I don’t really believe in prayer.
I’m not talking about mindfulness or centering or yoga-breath-prayer or contemplation in nature—all of which have immediate, easily measurable embodied benefits. I am talking about intercessory prayer the way Jesus, Paul, and your grandma talk about and practice.
Mark's current prayer lab station (Image courtesy: Mark Phifer-Houseman)
I don’t believe in it in terms of how I have spent my time the last ten years. Or, rather, I have believed in it the same way I believe in multivitamins: probably good for you, won’t hurt if you skip them for months at a time, not a central part of the day, and dangerous if you overdo it.
What we do with our time, our heart, and our energy shows what we believe in.
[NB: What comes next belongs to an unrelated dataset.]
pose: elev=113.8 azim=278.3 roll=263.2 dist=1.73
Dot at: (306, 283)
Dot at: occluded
By this definition, I believe in: the above-mentioned practices, teamwork, study, strategic thinking, evidence based solutions, the church and its worship, treasuring family and investing in the next generation—but not in intercessory prayer.
This is strange to confess because I have been a pastor and spiritual director during the past ten years. Pastors pray, don’t they? Well, actually, if you look at the research, American pastors as a whole subscribe to the multivitamin prayer creed. But being lumped in the middle of that bell curve is not a comforting location for me.
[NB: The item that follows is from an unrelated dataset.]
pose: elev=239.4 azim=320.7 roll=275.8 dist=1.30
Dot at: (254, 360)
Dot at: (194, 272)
A few things have pushed the truth about my prayer life into my consciousness. I moved from the pragmatic, relational beehive of Silicon Valley and The River into rural Cambria, where the landscape and the pace of life invite reflection and a more robust interior life.
Second, I have begun working with global church leaders, for whom intercessory prayer is a central part of everything they do. The contrast between their intercessory lives and mine is stark.
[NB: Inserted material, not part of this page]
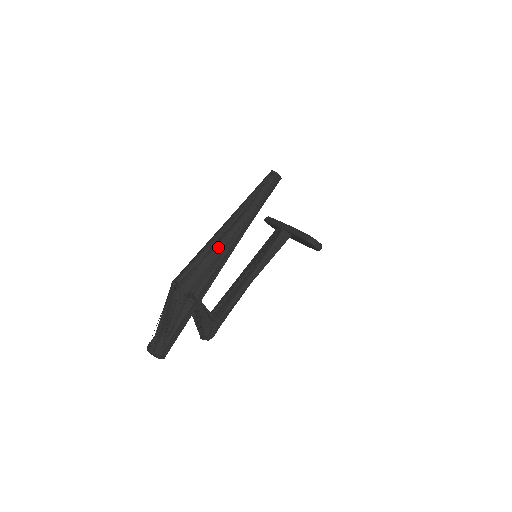
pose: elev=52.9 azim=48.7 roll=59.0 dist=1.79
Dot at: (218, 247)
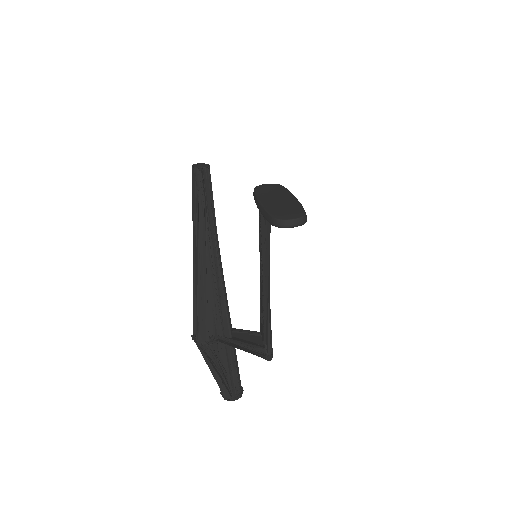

Third, I have begun grieving things I interceded for with my whole heart for many years that did not come to pass the way I had longed for. And I’m grieving the way that my disappointment broke down my fragile, intercessory life.
Now, finally, the cognitive dissonance between the prayer practices of Jesus and the global church leaders, and my own life have inspired me to study and experiment with intercession beyond the multivitamin paradigm.
I am at the beginning of reopening the door to intercessory prayer. Facing grief (again) hurts. Speaking openly about my unbelief is rather embarrassing. I also feel uncool spiritually when I share this with friends. The process is not sexy or mysterious, just challenging.
Setting aside daily time for personal intercession school feels risky, as I am in my first year as a trainer and coach for global church leaders. I fear I won’t be able to sit still daily or carry on for years the way Jesus, Paul, my grandma, and my international friends do.
But my journaling feels more alive and honest than it has in years. I am seeing fresh things in Scripture. I feel caught up in the mystery of the Spirit and God’s presence in my soul and the unanswered sufferings of this world. Humility feels good.
During this time, I am returning to old mentors to gently lead me. Nineteenth-century pastor Andrew Murray (I told you this wasn’t sexy) has become a key mentor in understanding intercession and the dynamics of the praying life. He writes:
Christ is our life: his life is an ever praying life, if we will but trust him for it....It is when we believe this, and go and abide in Him for our prayer life too, that our fears of not being able to pray aright will vanish, and we shall joyfully and triumphantly trust our Lord to teach us to pray, to be Himself the life and the power of our prayer. May God open our eyes to see what the holy ministry of intercession is, to which, as his royal priesthood, we have been set apart.
That’s my prayer for my own life this year, to leave the multivitamin approach to intercessory prayer behind and to welcome Jesus’ own prayer life into my days.
Mark Phifer-Houseman has been married to his best friend and hero, Gayll, for thirty-two years. He has been enthralled by Jesus since sophomore year in college. That pursuit led to twenty-four years of ministry to college students and eight years as The River’s staff director. He currently serves as a leadership trainer and coach, primarily among under-resourced leaders in the Global South.
Notable accomplishments include: clinging to Jesus while disabled for fourteen years with chronic neuropathy and following Gayll’s leadership in adopting their four children from Ethiopia in 2003. He loves to see young people come alive to God and boldly follow their calling, communities living out the radical love of God, and families and churches thriving (including his own). He's a podcast addict: This American Life, Snap Judgement, Invisibilia, Hidden Brain, and Radiolab are a few faves. He's certain that food in the age to come will be mainly Ethiopian, Indian, Korean, Chinese, and Mexican (not necessarily in that order). He has been led astray by dark chocolate.